ACTION ITEM - Line by line, transcribe the listing below without omission.

[Start of section]

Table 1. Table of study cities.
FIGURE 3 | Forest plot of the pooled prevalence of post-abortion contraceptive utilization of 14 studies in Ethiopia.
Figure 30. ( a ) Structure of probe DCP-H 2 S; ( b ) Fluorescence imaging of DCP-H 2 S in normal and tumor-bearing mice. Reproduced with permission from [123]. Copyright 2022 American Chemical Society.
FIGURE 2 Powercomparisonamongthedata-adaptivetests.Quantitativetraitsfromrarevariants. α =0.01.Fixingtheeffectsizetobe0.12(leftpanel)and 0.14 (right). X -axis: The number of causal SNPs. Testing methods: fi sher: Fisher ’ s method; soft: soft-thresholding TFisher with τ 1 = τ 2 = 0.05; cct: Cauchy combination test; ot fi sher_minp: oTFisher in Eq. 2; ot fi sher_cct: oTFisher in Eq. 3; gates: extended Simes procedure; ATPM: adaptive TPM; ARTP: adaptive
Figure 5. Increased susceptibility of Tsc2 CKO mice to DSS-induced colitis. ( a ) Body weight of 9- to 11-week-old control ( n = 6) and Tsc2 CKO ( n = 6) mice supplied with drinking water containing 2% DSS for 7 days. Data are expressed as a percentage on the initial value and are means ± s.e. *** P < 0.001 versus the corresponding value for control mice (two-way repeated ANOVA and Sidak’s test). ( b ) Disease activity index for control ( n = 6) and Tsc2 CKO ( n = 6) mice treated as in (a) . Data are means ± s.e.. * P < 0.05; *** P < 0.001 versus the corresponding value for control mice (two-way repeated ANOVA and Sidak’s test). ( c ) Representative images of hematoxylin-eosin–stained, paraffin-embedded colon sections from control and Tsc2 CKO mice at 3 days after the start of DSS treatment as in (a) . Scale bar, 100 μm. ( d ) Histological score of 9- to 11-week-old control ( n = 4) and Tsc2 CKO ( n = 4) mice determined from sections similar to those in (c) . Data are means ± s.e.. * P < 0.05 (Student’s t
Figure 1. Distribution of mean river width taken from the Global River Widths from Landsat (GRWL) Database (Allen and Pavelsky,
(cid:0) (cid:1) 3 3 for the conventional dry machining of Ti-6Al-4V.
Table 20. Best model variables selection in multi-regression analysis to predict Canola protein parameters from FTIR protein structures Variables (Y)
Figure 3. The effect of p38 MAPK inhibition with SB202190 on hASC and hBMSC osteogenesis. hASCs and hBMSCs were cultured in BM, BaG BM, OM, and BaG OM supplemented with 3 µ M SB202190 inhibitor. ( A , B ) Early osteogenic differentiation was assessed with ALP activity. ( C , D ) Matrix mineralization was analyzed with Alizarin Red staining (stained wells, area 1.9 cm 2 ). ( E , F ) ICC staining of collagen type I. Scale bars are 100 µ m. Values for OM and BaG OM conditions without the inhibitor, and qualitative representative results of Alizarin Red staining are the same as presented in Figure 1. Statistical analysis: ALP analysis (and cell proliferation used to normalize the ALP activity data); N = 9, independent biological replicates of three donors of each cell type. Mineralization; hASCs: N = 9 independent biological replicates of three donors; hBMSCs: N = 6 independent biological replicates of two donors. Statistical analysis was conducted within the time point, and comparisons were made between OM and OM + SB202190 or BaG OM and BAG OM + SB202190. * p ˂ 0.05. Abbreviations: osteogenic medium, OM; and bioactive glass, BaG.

[End of section]

THE COMPLETED TASK -
Table 1. Table of study cities.
FIGURE 3 | Forest plot of the pooled prevalence of post-abortion contraceptive utilization of 14 studies in Ethiopia.
Figure 30. ( a ) Structure of probe DCP-H 2 S; ( b ) Fluorescence imaging of DCP-H 2 S in normal and tumor-bearing mice. Reproduced with permission from [123]. Copyright 2022 American Chemical Society.
FIGURE 2 Powercomparisonamongthedata-adaptivetests.Quantitativetraitsfromrarevariants. α =0.01.Fixingtheeffectsizetobe0.12(leftpanel)and 0.14 (right). X -axis: The number of causal SNPs. Testing methods: fi sher: Fisher ’ s method; soft: soft-thresholding TFisher with τ 1 = τ 2 = 0.05; cct: Cauchy combination test; ot fi sher_minp: oTFisher in Eq. 2; ot fi sher_cct: oTFisher in Eq. 3; gates: extended Simes procedure; ATPM: adaptive TPM; ARTP: adaptive
Figure 5. Increased susceptibility of Tsc2 CKO mice to DSS-induced colitis. ( a ) Body weight of 9- to 11-week-old control ( n = 6) and Tsc2 CKO ( n = 6) mice supplied with drinking water containing 2% DSS for 7 days. Data are expressed as a percentage on the initial value and are means ± s.e. *** P < 0.001 versus the corresponding value for control mice (two-way repeated ANOVA and Sidak’s test). ( b ) Disease activity index for control ( n = 6) and Tsc2 CKO ( n = 6) mice treated as in (a) . Data are means ± s.e.. * P < 0.05; *** P < 0.001 versus the corresponding value for control mice (two-way repeated ANOVA and Sidak’s test). ( c ) Representative images of hematoxylin-eosin–stained, paraffin-embedded colon sections from control and Tsc2 CKO mice at 3 days after the start of DSS treatment as in (a) . Scale bar, 100 μm. ( d ) Histological score of 9- to 11-week-old control ( n = 4) and Tsc2 CKO ( n = 4) mice determined from sections similar to those in (c) . Data are means ± s.e.. * P < 0.05 (Student’s t
Figure 1. Distribution of mean river width taken from the Global River Widths from Landsat (GRWL) Database (Allen and Pavelsky,
(cid:0) (cid:1) 3 3 for the conventional dry machining of Ti-6Al-4V.
Table 20. Best model variables selection in multi-regression analysis to predict Canola protein parameters from FTIR protein structures Variables (Y)
Figure 3. The effect of p38 MAPK inhibition with SB202190 on hASC and hBMSC osteogenesis. hASCs and hBMSCs were cultured in BM, BaG BM, OM, and BaG OM supplemented with 3 µ M SB202190 inhibitor. ( A , B ) Early osteogenic differentiation was assessed with ALP activity. ( C , D ) Matrix mineralization was analyzed with Alizarin Red staining (stained wells, area 1.9 cm 2 ). ( E , F ) ICC staining of collagen type I. Scale bars are 100 µ m. Values for OM and BaG OM conditions without the inhibitor, and qualitative representative results of Alizarin Red staining are the same as presented in Figure 1. Statistical analysis: ALP analysis (and cell proliferation used to normalize the ALP activity data); N = 9, independent biological replicates of three donors of each cell type. Mineralization; hASCs: N = 9 independent biological replicates of three donors; hBMSCs: N = 6 independent biological replicates of two donors. Statistical analysis was conducted within the time point, and comparisons were made between OM and OM + SB202190 or BaG OM and BAG OM + SB202190. * p ˂ 0.05. Abbreviations: osteogenic medium, OM; and bioactive glass, BaG.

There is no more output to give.